We must never forget that it is a delusion because like all delusions it is inherently dangerous. When we forget all the effort that went into maintaining the sanitation, food supply, and luxury that we currently enjoy we are in danger of ‘prosethetic addiction.’
A prosthetic is in this case a technological solution to an environmental issue. Not a bad thing in and of itself. The problem enters in when we get ‘prosthetic addiction’ which is something that is akin to constantly patching a leaky boat with ever dwindling amounts of plaster rather than taking the thing to a dry-dock. ‘Prosthetic Addiciton’ occurs when we think that solutions to pressing problems are quick and easy.
It is the result of a glib acquaintance with history. When you have the luxury of sitting in class to learn about history centuries can become sentences. A paragraph on legacy pollution (something that’s not common core AFAIK) will be a fleeting firing of neurons.
It’s just a few sentences. It’s hard to feel the health lost, the rivers destroyed, and the untold amount of energy that went into damage control in just a few sentences. Even if you do feel it, the feeling soon passes to be replaced by the immediacy of living.

==========

◆ **Instruction**: Can you quote the passage on prosthetic addiction word for word, everything from "It’s just a" down to "immediacy of living."?

◆ **Supplied material**:
==========

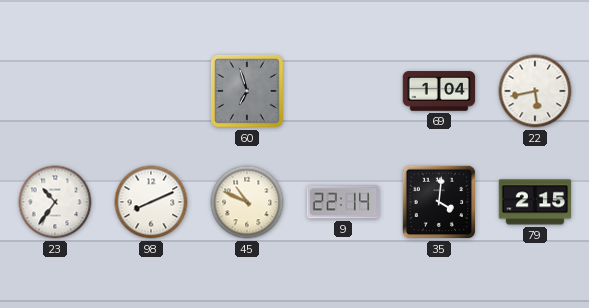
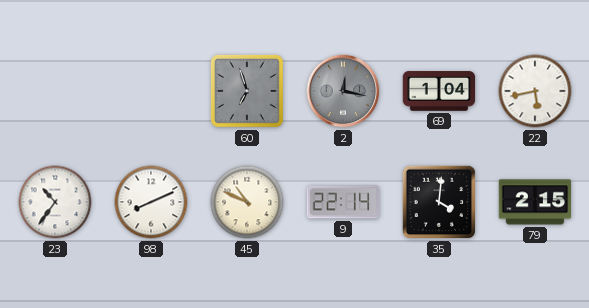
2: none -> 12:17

==========

◆ **Expected output**:
It’s just a few sentences. It’s hard to feel the health lost, the rivers destroyed, and the untold amount of energy that went into damage control in just a few sentences. Even if you do feel it, the feeling soon passes to be replaced by the immediacy of living.